The Conoidea superfamily comprised of cone snails, terebrids, and turrids, produce disulfide rich peptides to subdue their prey and are an exceptionally promising group for discovering therapeutically relevant natural peptide neurotoxins. For the past 30 years, efforts to characterize venomous snail peptides has focused on cone snail peptide toxins, conopeptides, leading to the successful distribution of the first cone snail drug, ziconotide (Prialt), an analgesic. In contrast to cone snails, very little is known of terebrid peptides, teretoxins. Described here is the discovery, and structural and functional characterization of a novel terebrid neurotoxin, Tv1, from Terebra variegata. Tv1 was identified using a charge-enhanced ETD chemical derivatization strategy in combination with de novo sequencing. Based on the classification of conotoxin superfamilies, Tv1, which is 21 amino acids long with six cysteines (CC-C-C-CC), belongs to mini MIII superfamily, for which there are no reported disulfide scaffolds. To characterize the disulfide connectivity of Tv1 an inventive partial reduction and dual alkylation technique was used to label the cysteine pairs followed by LC-MS/MS analysis. , Tv1's predicted disulfide scaffold is Cys1-Cys5, Cys2-Cys6 and Cys3-Cys4. The cysteine scaffold was determined using MassHunter Bioconfirm B.05 software, and further confirmed by NMR studies. Similar to other M superfamily ψ conotoxins, preliminary results indicate Tv1 significantly blocks Nicotinic Acetylcholine receptors, specifically α6β2β3 subtype in micromolar concentrations. The α6 subunit has gained increasing attention due to its putative role in nicotine reinforcement and addiction and its selective down-regulation in Parkinson's disease. Further biological assays are in progress to confirm the biological activity of Tv1. This is the first structural and biological characterization of a teretoxin peptide.

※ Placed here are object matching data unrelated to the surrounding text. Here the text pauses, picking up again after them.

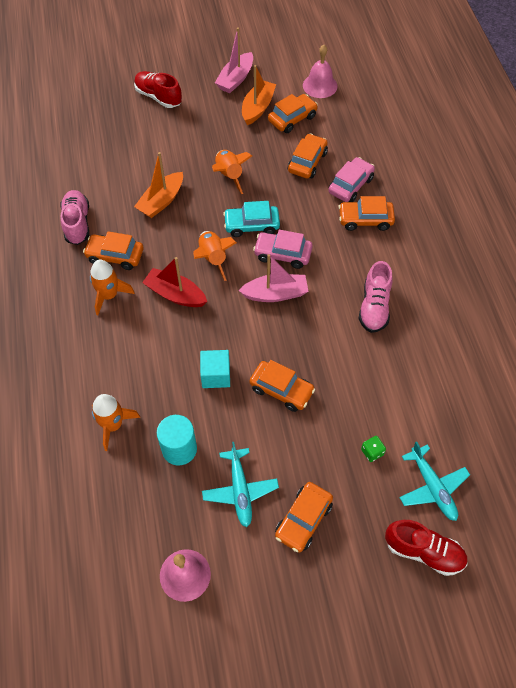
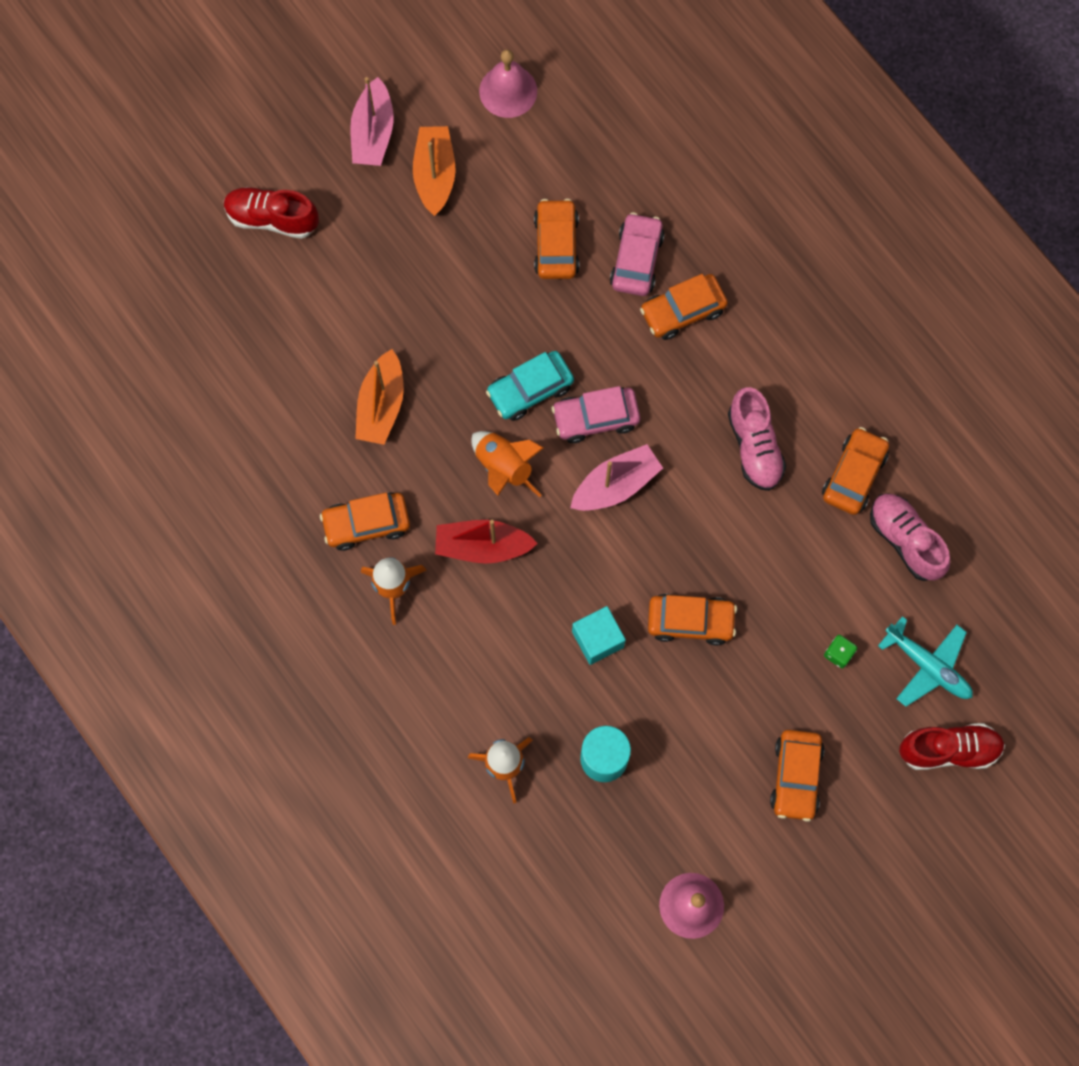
camera: 25 degrees left, 15 degrees up
pink shoe [60,190,89,245] -> pink shoe moved to [870,493,950,581]
turquoise plane [202,442,279,527] -> none
orange rocket [212,150,252,194] -> none
orange car [268,94,318,133] -> orange car moved to [822,427,889,515]

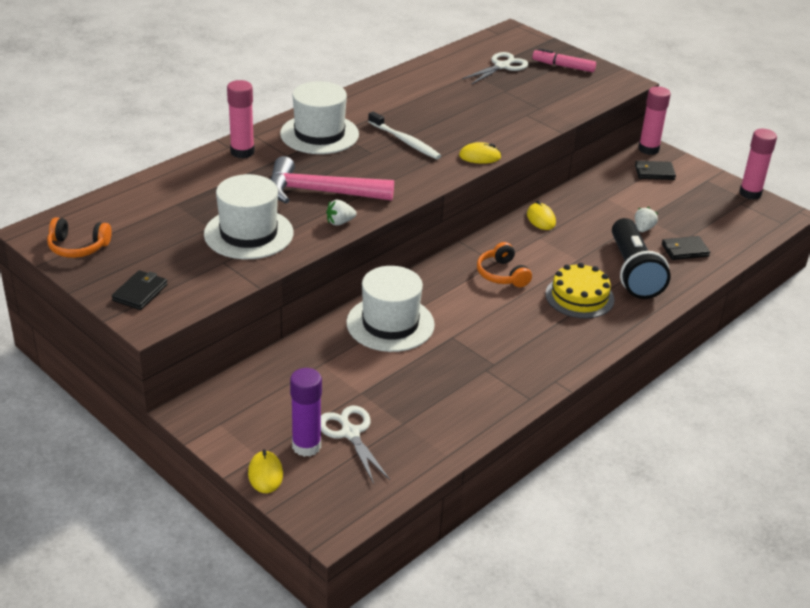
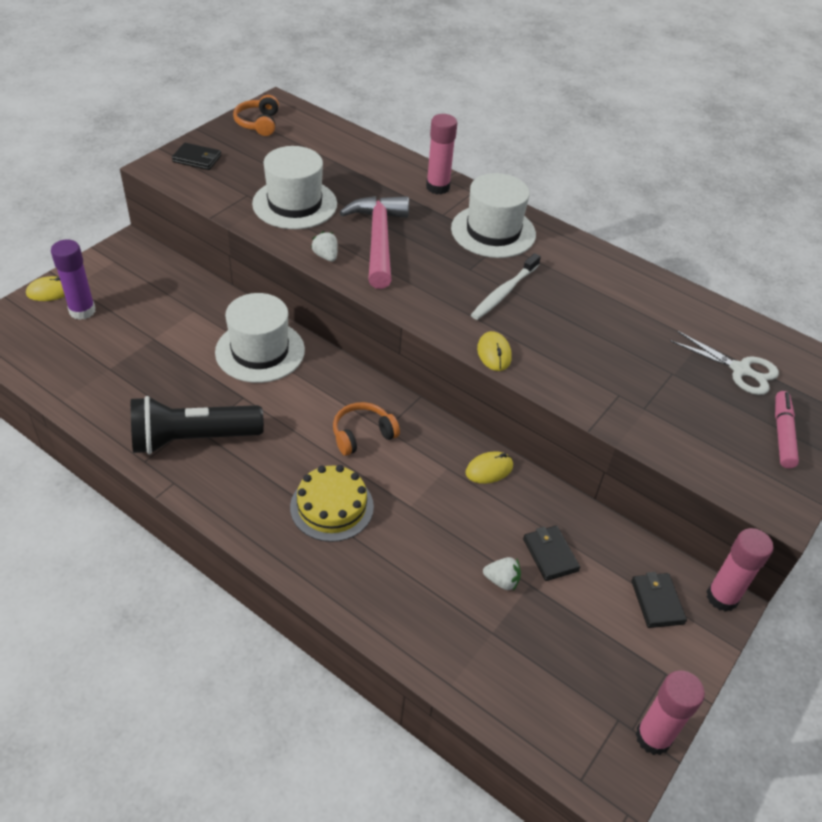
camera: 80 degrees right, 10 degrees up
white scissors [321,406,390,484] -> none
black flashlight [612,218,671,299] -> black flashlight moved to [131,396,264,455]
black wallet [662,236,710,260] -> black wallet moved to [523,526,580,581]

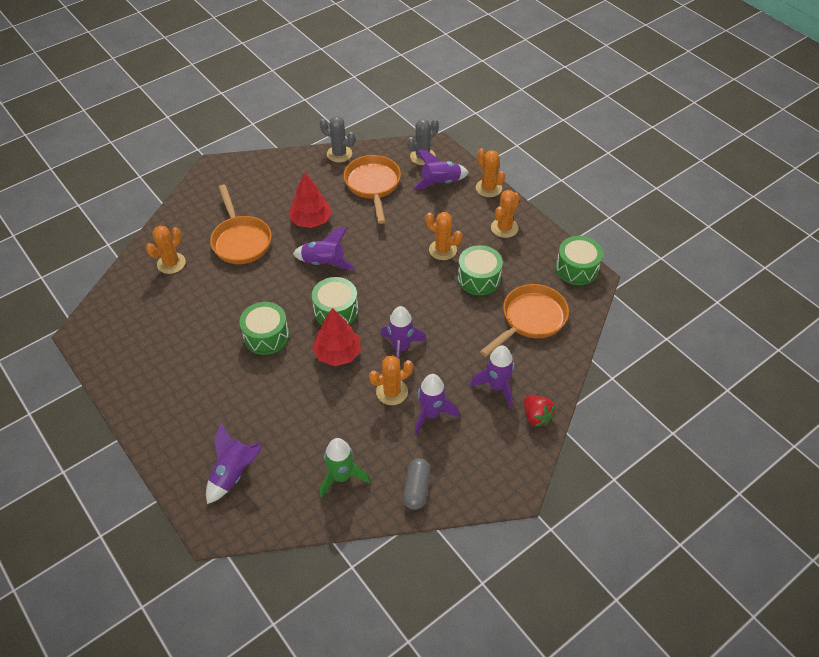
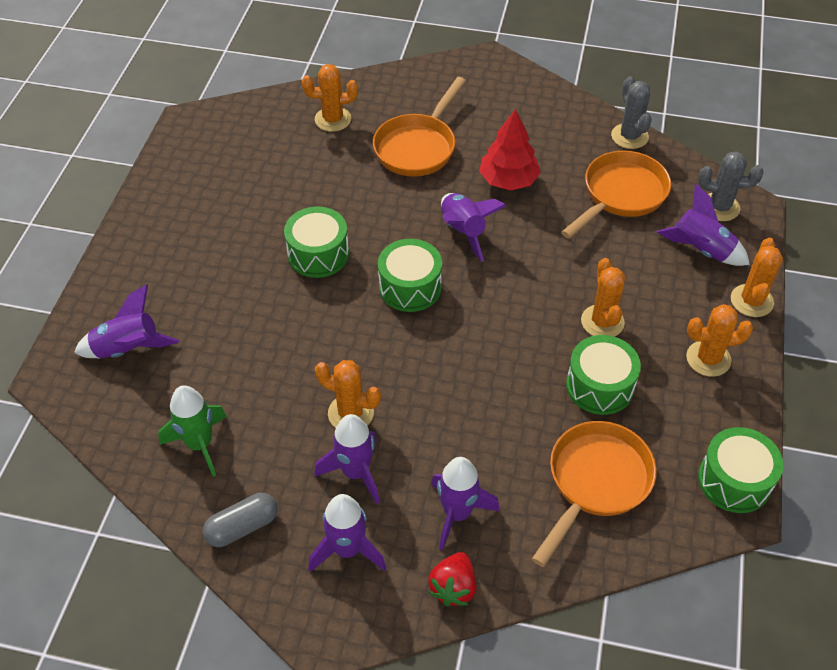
camera: 50 degrees right, 0 degrees up
red tree [312,308,361,366] -> none
purple rocket [380,306,426,360] -> purple rocket moved to [308,494,386,572]
orange pan [480,284,569,357] -> orange pan turned 60 degrees counterclockwise [532,421,656,567]

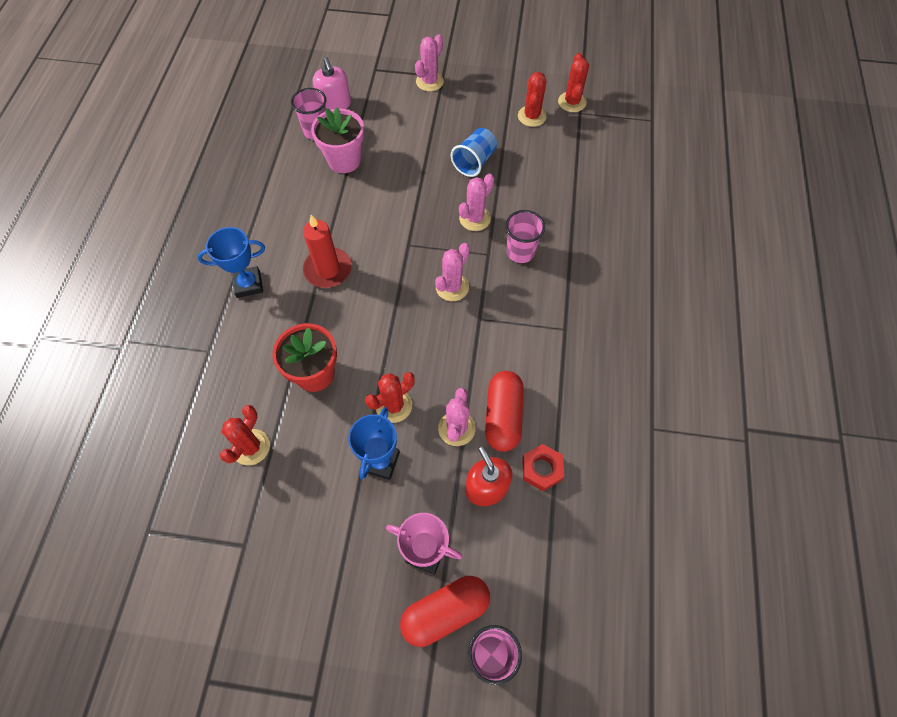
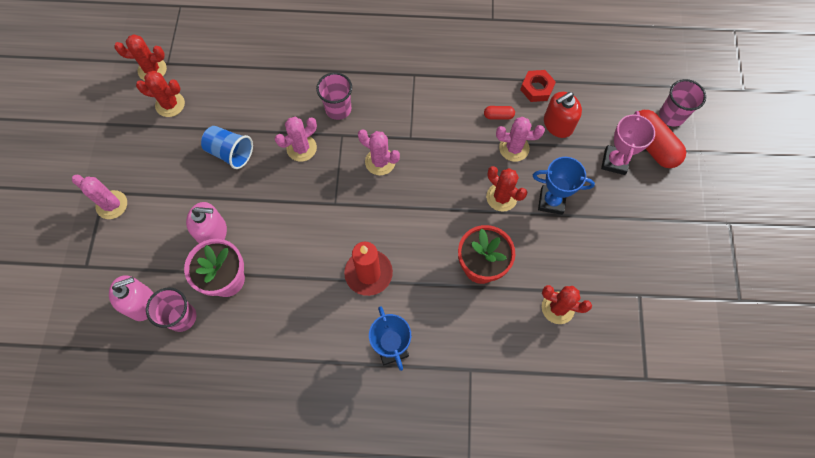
camera: 95 degrees left, 5 degrees up
pink cactus [459,174,494,231] -> pink cactus turned 75 degrees counterclockwise [275,117,317,162]
red capsule [485,371,524,452] -> red capsule [484,106,515,120], size x0.47
none -> pink soap dispenser [186,202,227,243]

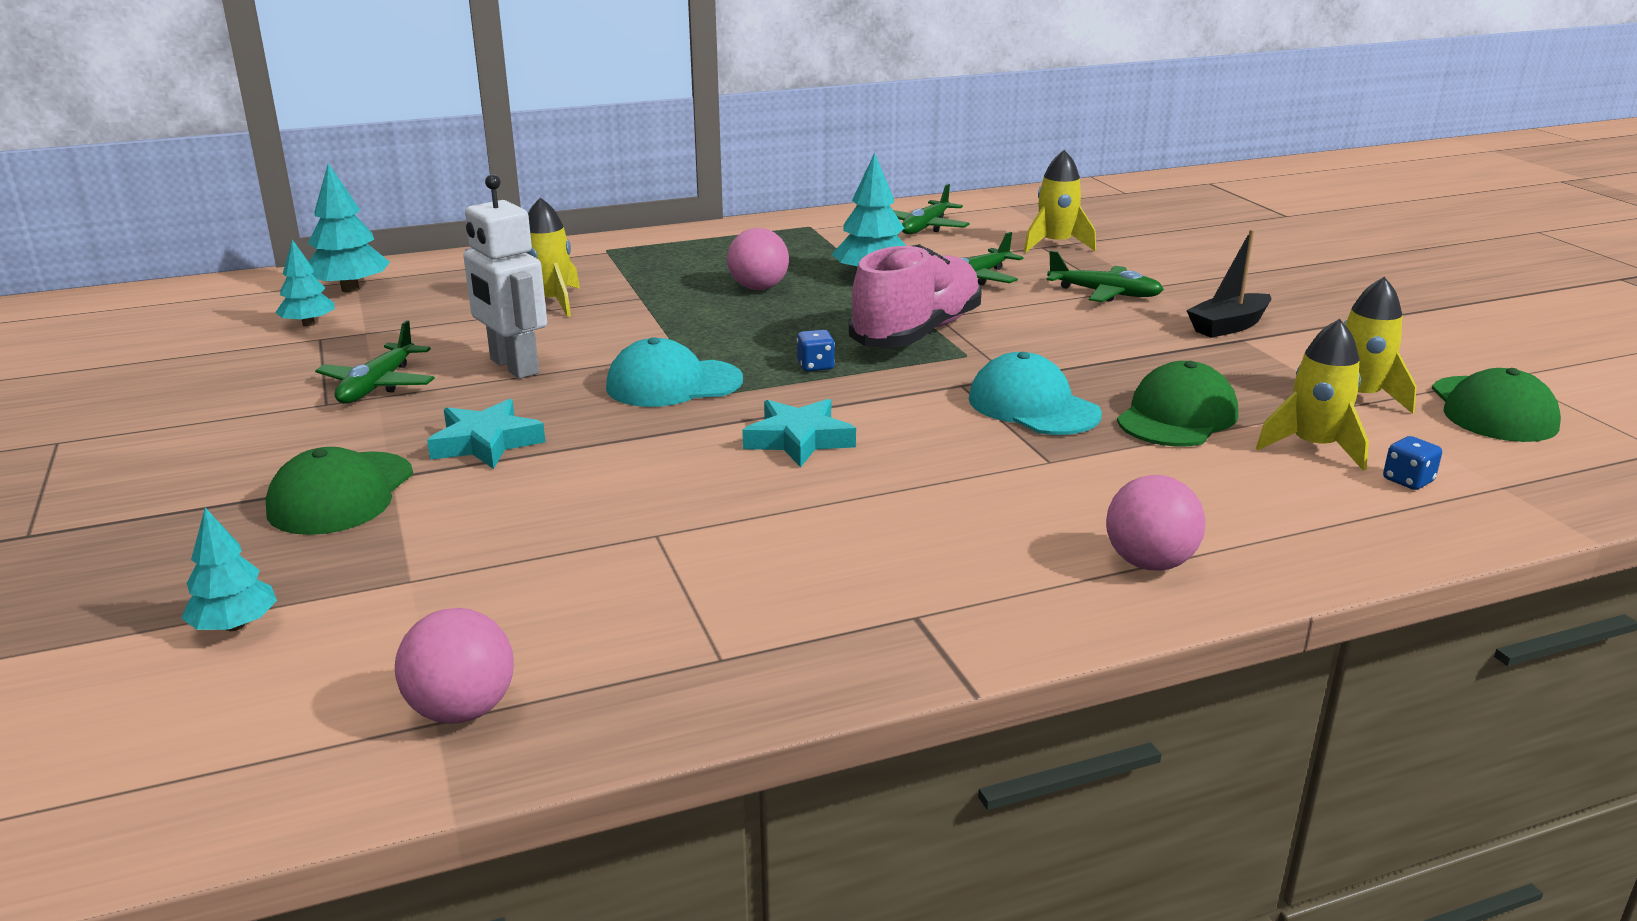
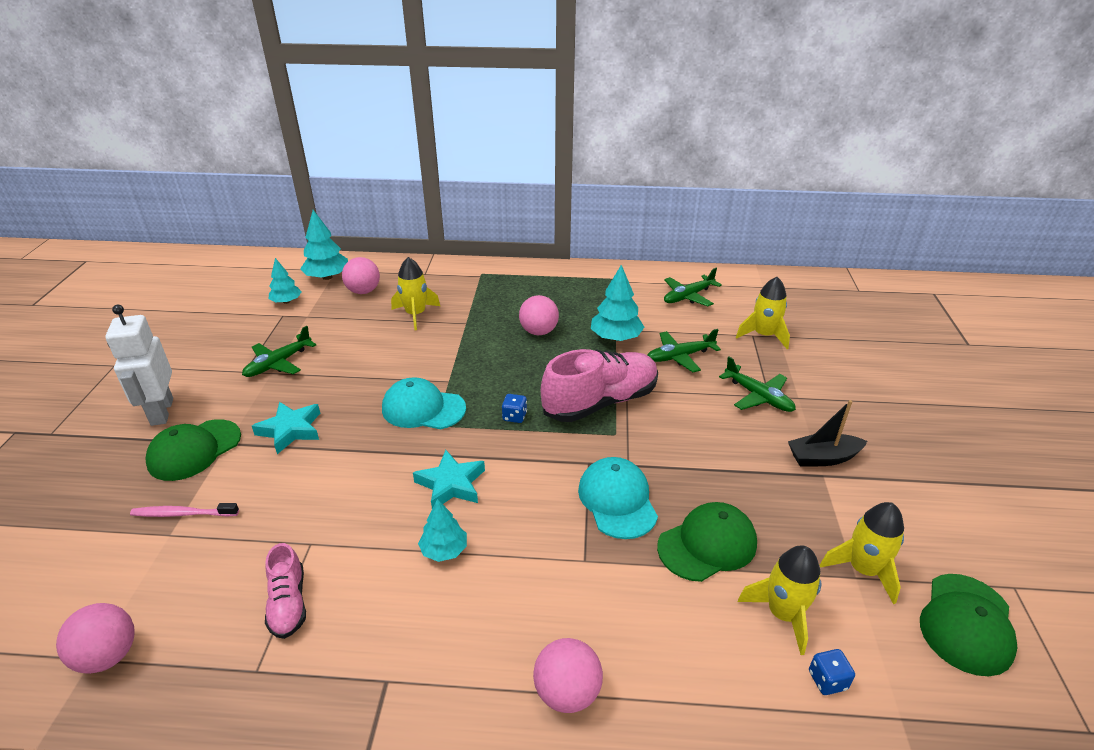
camera: 25 degrees right, 10 degrees up
turquoise tree [181,507,277,631] -> turquoise tree moved to [418,499,467,562]
white robot [463,174,547,379] -> white robot moved to [105,305,173,426]
none -> pink toothbrush [130,503,239,517]
none -> pink shoe [265,543,306,639]
none -> pink ball [342,257,380,294]

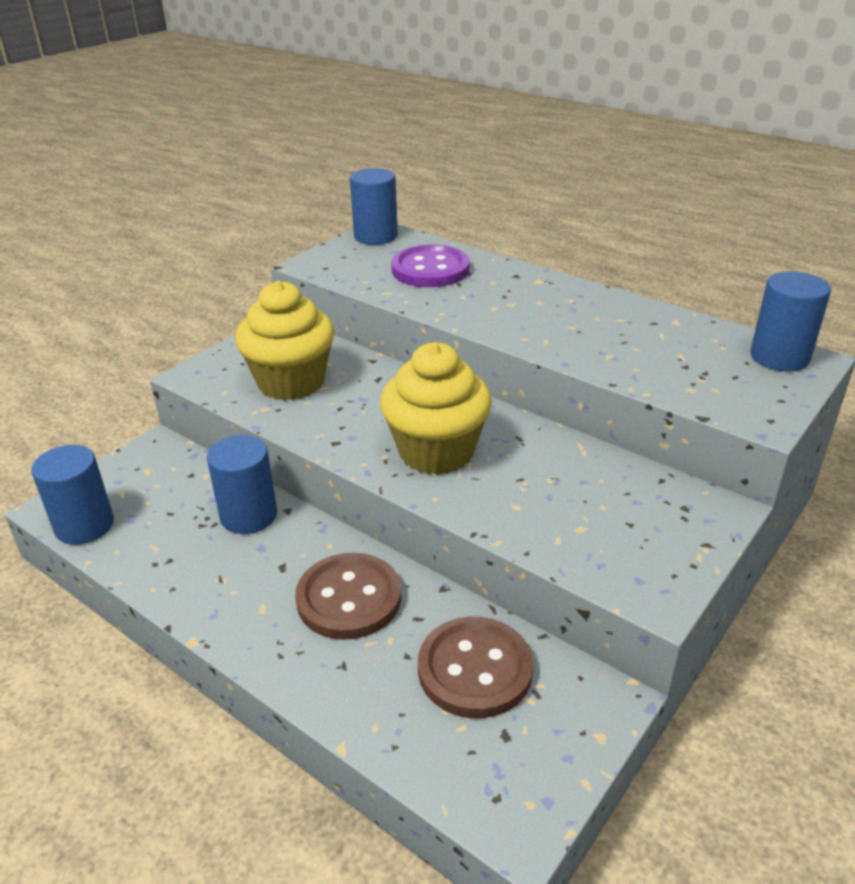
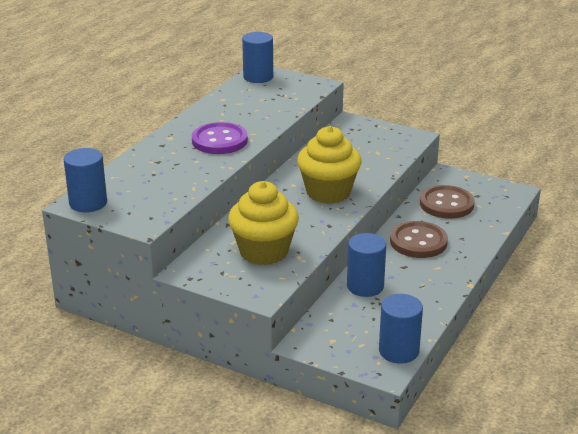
camera: 100 degrees left, 5 degrees down
purple button [391,245,470,287] -> purple button moved to [192,122,248,154]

Coauthors: Alexander Grigoryan¹, Vadi Bhat, PhD², Beatrix Ueberheide, PhD³, Alexandre Kouriatov⁴, Brian Chait, PhD⁵, Jon Lindstrom, PhD⁴, Sebastian Poget, PhD⁶ and Mandë Holford, PhD
¹Hunter College, CUNY and The American Museum of Natural History
²Agilent Technologies
³New York University-Medical Center
⁴The University of Pennsylvania
⁵The Rockefeller University
⁶College of SI, CUNY

Chromatin: An Expansive Canvas for Chemical Biology
Tom W. Muir, PhD, Princeton University

Understanding protein function is at the heart of experimental biology. Perhaps one of the grandest contemporary challenges in this area is to catalogue and then functionally characterize protein posttranslational modifications (PTMs). Modern analytical techniques reveal that most, if not all, proteins are modified at some point; it is nature's way of imposing functional diversity on a polypeptide chain. Understanding the structural and functional consequences of all these PTMs is a devilishly hard problem. While standard molecular biology methods are of limited utility in this regard, modern protein chemistry has provided powerful methods that allow the detailed interrogation of protein PTMs. In this lecture I will discuss several protein ligation technologies developed for preparing modified proteins, and will highlight these methods through specific applications to chromatin biology.